── Exercise data
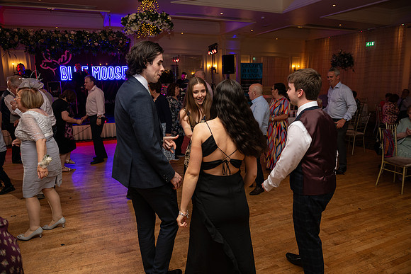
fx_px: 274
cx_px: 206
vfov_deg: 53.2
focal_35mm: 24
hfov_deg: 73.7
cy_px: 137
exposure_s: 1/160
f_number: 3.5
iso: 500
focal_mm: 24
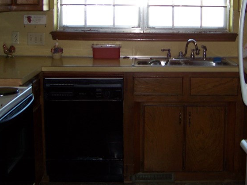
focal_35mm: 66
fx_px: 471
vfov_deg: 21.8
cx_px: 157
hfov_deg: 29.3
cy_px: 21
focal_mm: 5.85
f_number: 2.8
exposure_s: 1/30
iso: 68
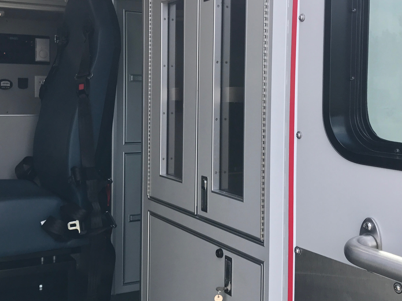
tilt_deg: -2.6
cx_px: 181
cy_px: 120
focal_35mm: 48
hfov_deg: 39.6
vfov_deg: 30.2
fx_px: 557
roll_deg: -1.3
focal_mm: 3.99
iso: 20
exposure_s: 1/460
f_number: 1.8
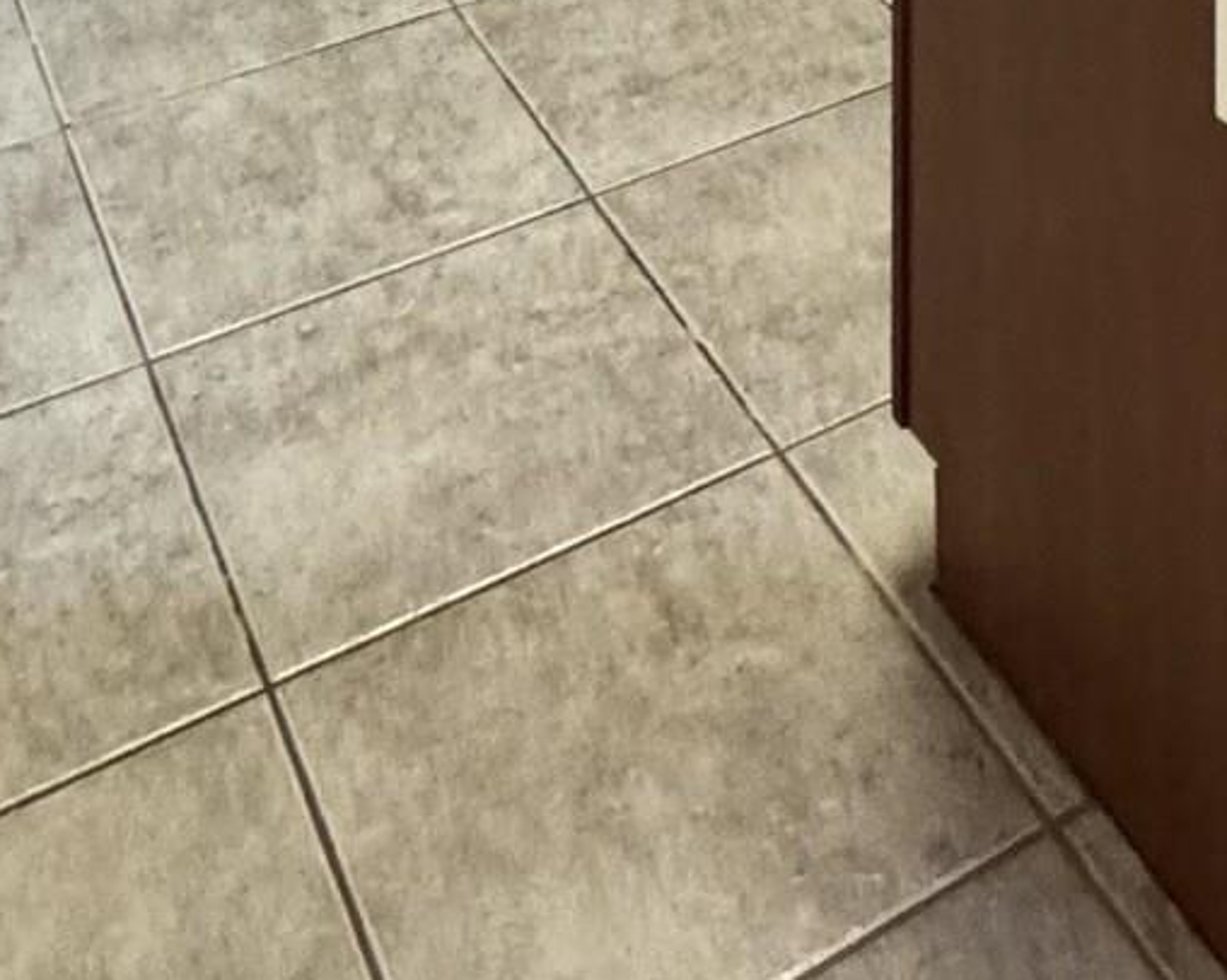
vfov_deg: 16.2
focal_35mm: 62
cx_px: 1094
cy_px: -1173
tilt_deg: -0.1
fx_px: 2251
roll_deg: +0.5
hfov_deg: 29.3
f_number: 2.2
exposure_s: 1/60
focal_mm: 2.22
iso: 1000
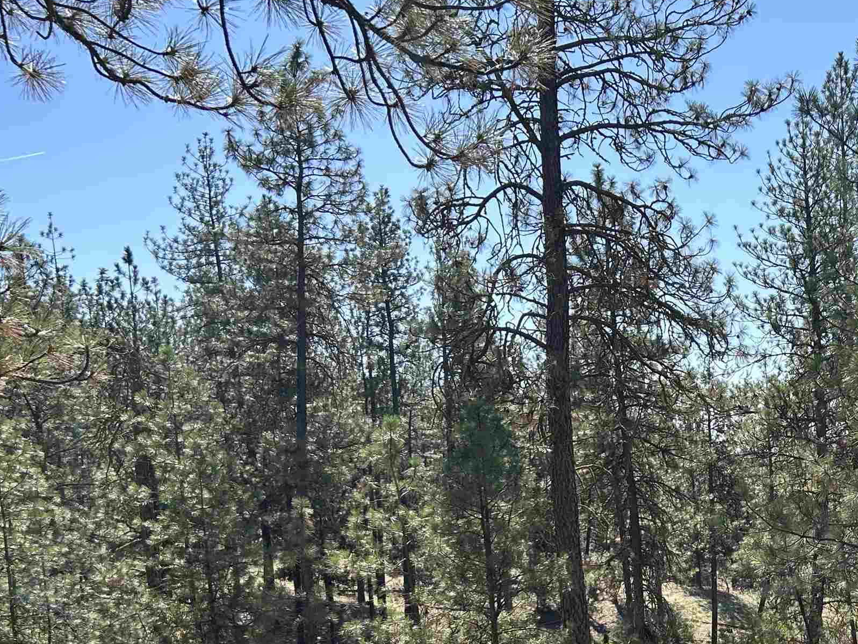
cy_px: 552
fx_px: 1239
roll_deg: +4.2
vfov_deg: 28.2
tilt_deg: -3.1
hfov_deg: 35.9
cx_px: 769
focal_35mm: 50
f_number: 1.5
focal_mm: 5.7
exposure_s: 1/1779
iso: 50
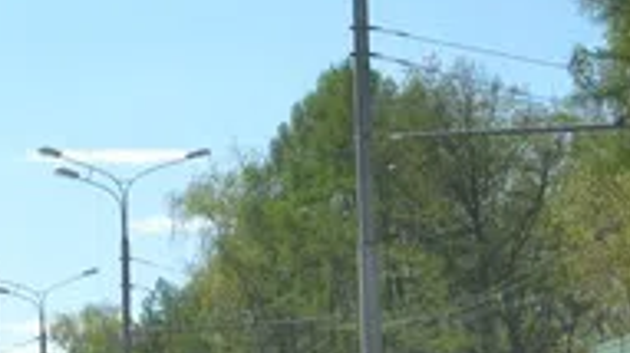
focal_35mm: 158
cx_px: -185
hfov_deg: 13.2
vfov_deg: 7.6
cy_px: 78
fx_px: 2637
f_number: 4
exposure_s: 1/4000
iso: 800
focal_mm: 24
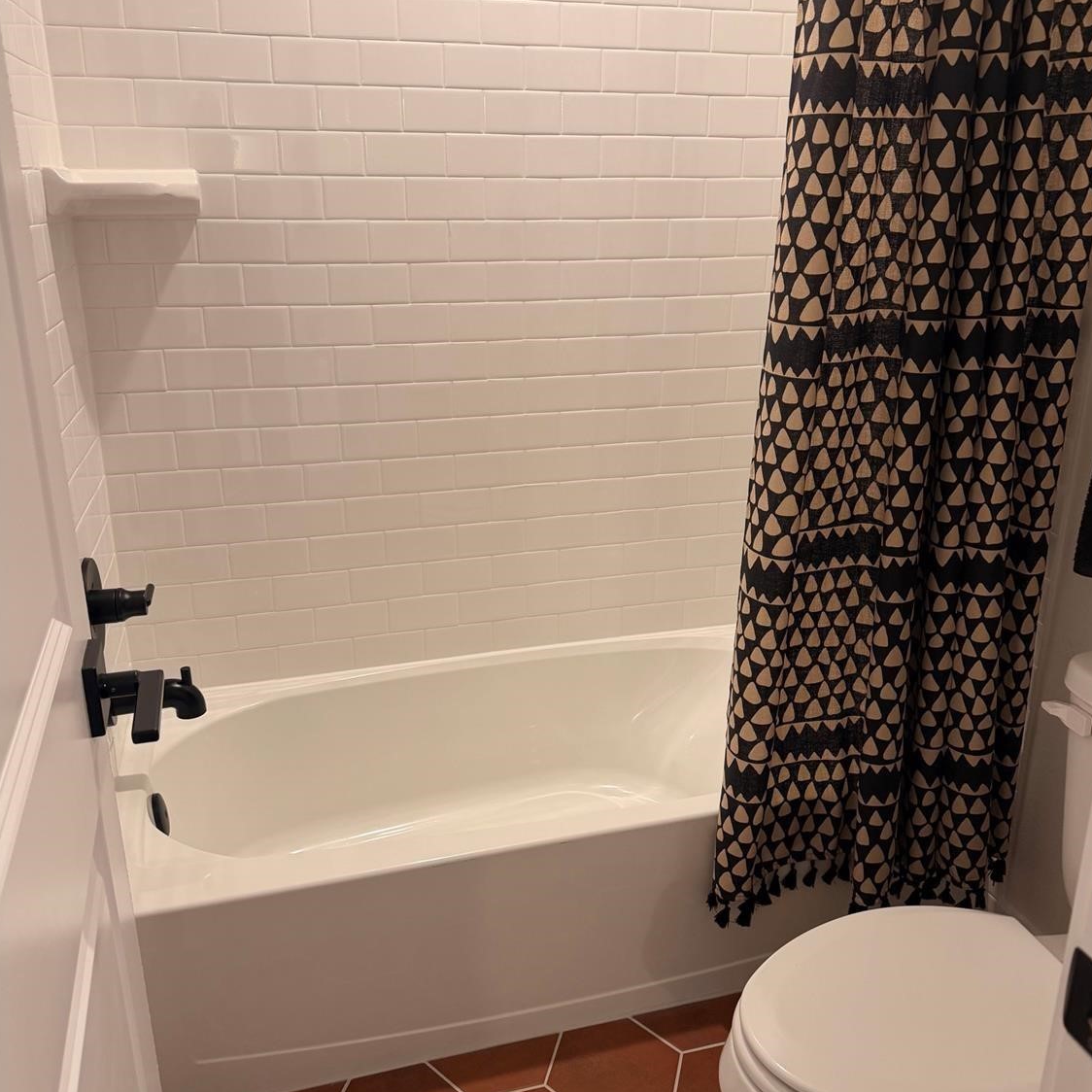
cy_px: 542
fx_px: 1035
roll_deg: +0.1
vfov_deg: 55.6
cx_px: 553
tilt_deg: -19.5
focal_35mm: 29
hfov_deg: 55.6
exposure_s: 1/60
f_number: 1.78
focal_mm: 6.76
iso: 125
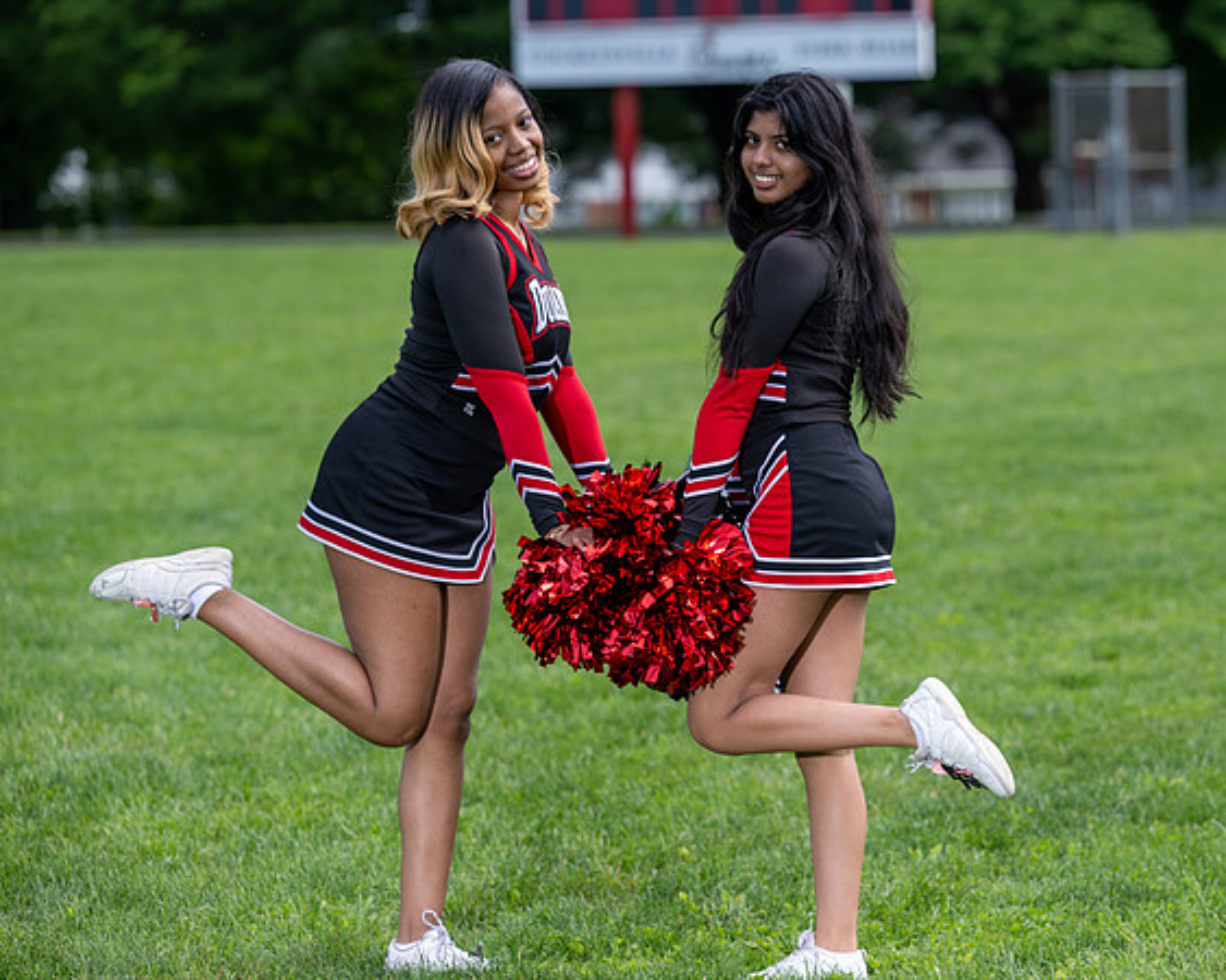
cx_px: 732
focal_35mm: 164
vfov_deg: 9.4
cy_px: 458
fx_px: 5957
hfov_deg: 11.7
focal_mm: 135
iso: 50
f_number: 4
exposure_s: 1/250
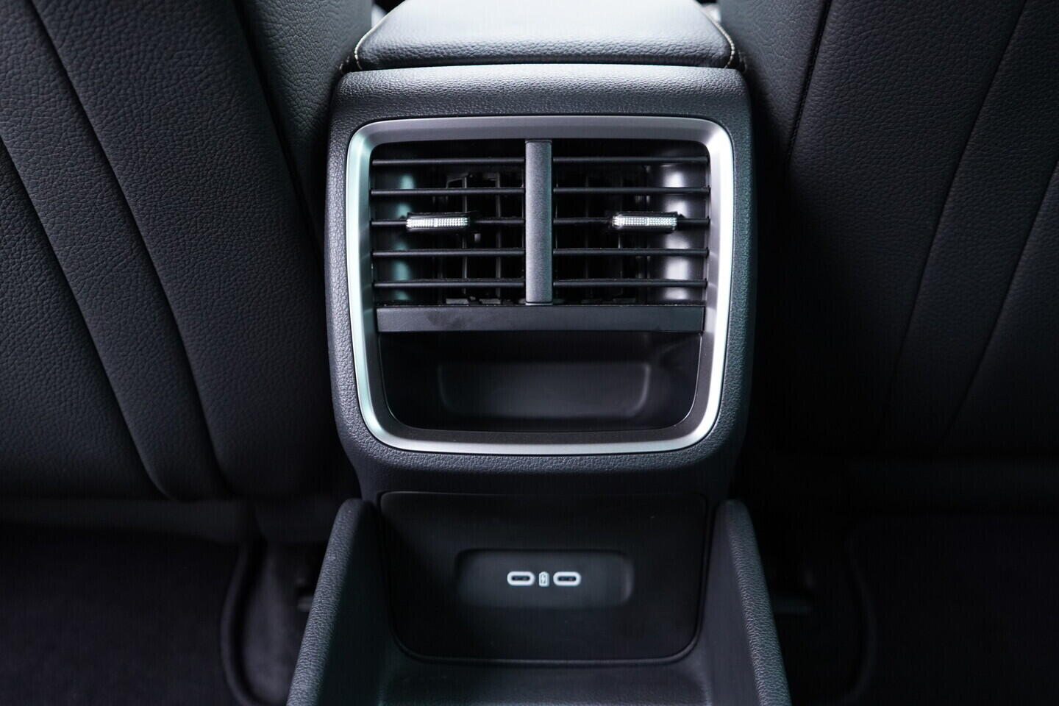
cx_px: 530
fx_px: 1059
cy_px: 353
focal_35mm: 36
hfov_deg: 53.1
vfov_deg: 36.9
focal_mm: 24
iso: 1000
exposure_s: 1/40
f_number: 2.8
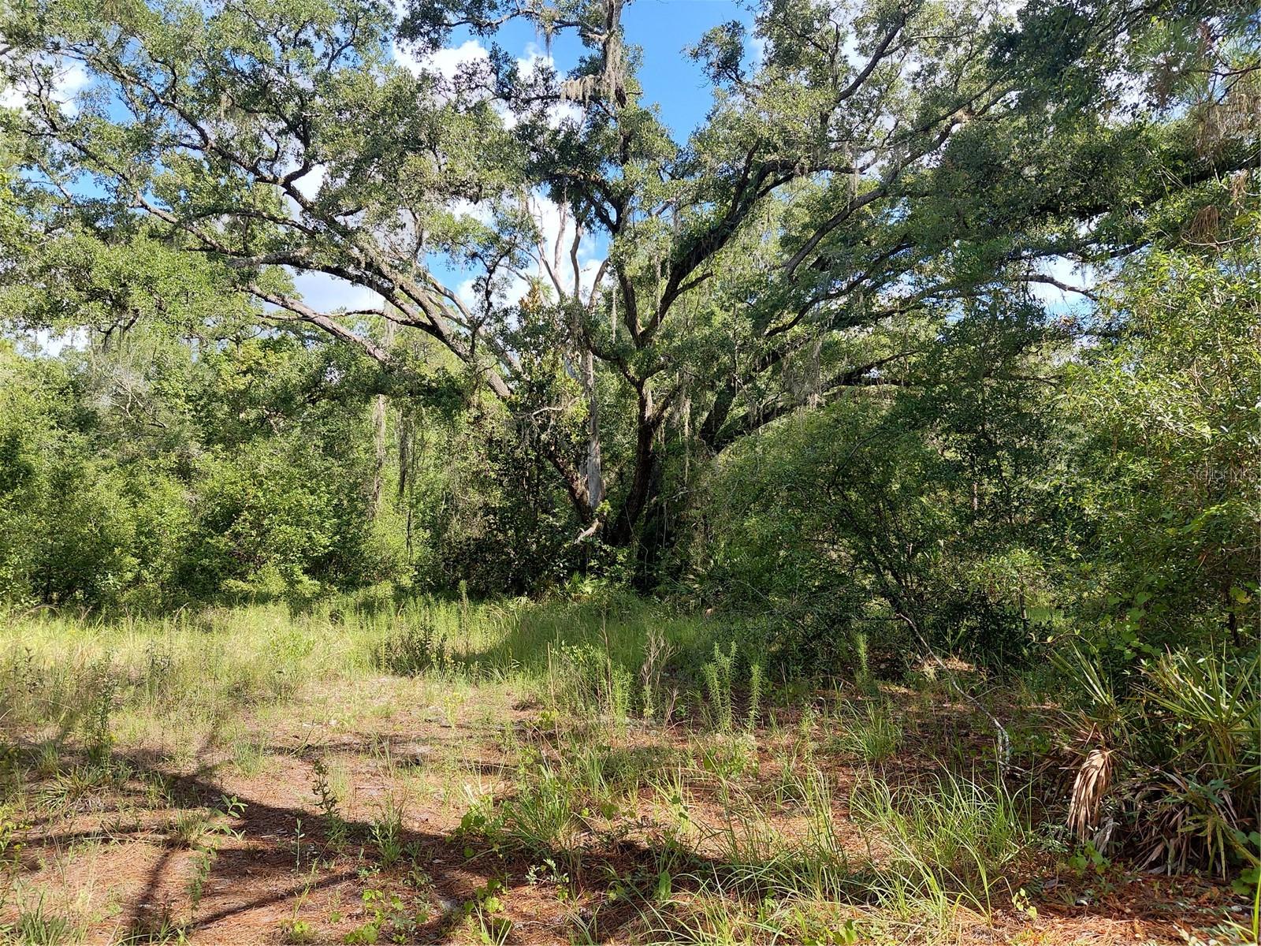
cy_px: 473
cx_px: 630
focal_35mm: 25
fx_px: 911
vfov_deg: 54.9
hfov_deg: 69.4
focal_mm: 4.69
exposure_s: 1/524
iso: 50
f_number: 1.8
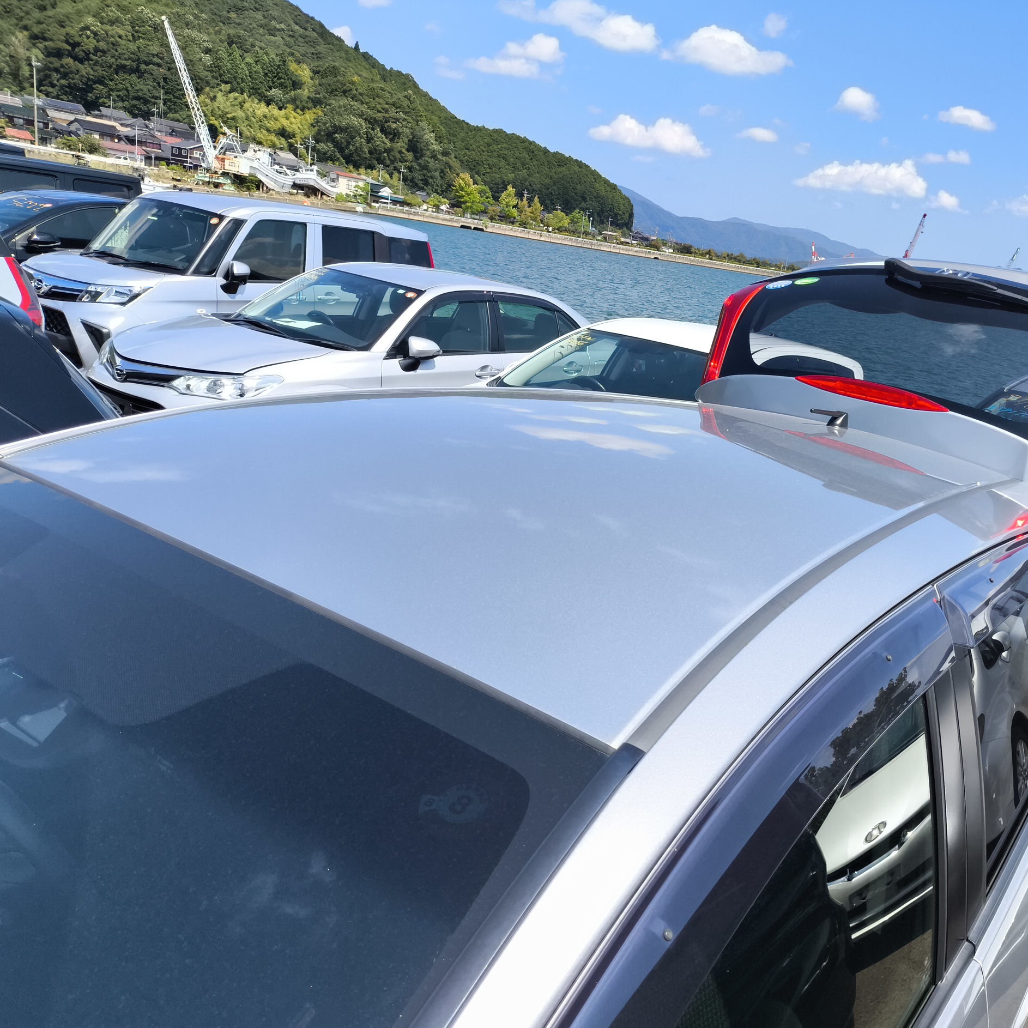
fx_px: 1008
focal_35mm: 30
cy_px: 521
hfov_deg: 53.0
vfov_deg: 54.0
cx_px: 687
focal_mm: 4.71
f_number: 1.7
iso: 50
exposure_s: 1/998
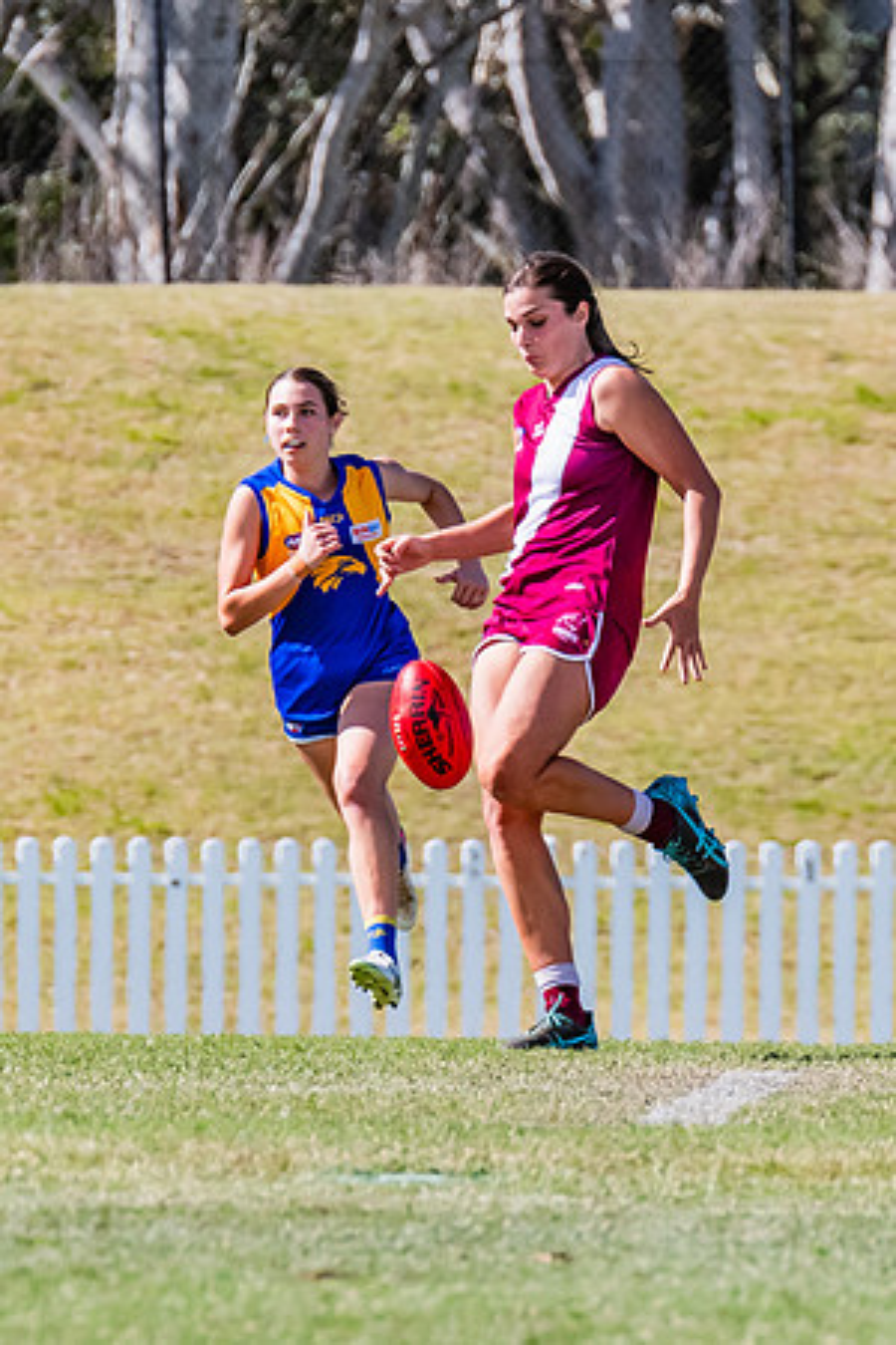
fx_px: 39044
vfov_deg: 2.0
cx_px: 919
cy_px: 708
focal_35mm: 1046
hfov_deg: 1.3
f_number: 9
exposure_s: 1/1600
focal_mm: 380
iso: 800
────
▶ **Your goal**: With the pictures left out, copy exactly the lines from the one containing "roll_deg: +0.5" through the last line of the data.

▶ **Exercise answer**:
roll_deg: +0.5
hfov_deg: 29.3
f_number: 2.2
exposure_s: 1/60
focal_mm: 2.22
iso: 1000
cy_px: 552
fx_px: 1239
roll_deg: +4.2
vfov_deg: 28.2
tilt_deg: -3.1
hfov_deg: 35.9
cx_px: 769
focal_35mm: 50
f_number: 1.5
focal_mm: 5.7
exposure_s: 1/1779
iso: 50
focal_35mm: 158
cx_px: -185
hfov_deg: 13.2
vfov_deg: 7.6
cy_px: 78
fx_px: 2637
f_number: 4
exposure_s: 1/4000
iso: 800
focal_mm: 24
cy_px: 542
fx_px: 1035
roll_deg: +0.1
vfov_deg: 55.6
cx_px: 553
tilt_deg: -19.5
focal_35mm: 29
hfov_deg: 55.6
exposure_s: 1/60
f_number: 1.78
focal_mm: 6.76
iso: 125
cx_px: 732
focal_35mm: 164
vfov_deg: 9.4
cy_px: 458
fx_px: 5957
hfov_deg: 11.7
focal_mm: 135
iso: 50
f_number: 4
exposure_s: 1/250
cx_px: 530
fx_px: 1059
cy_px: 353
focal_35mm: 36
hfov_deg: 53.1
vfov_deg: 36.9
focal_mm: 24
iso: 1000
exposure_s: 1/40
f_number: 2.8
cy_px: 473
cx_px: 630
focal_35mm: 25
fx_px: 911
vfov_deg: 54.9
hfov_deg: 69.4
focal_mm: 4.69
exposure_s: 1/524
iso: 50
f_number: 1.8
fx_px: 1008
focal_35mm: 30
cy_px: 521
hfov_deg: 53.0
vfov_deg: 54.0
cx_px: 687
focal_mm: 4.71
f_number: 1.7
iso: 50
exposure_s: 1/998
fx_px: 39044
vfov_deg: 2.0
cx_px: 919
cy_px: 708
focal_35mm: 1046
hfov_deg: 1.3
f_number: 9
exposure_s: 1/1600
focal_mm: 380
iso: 800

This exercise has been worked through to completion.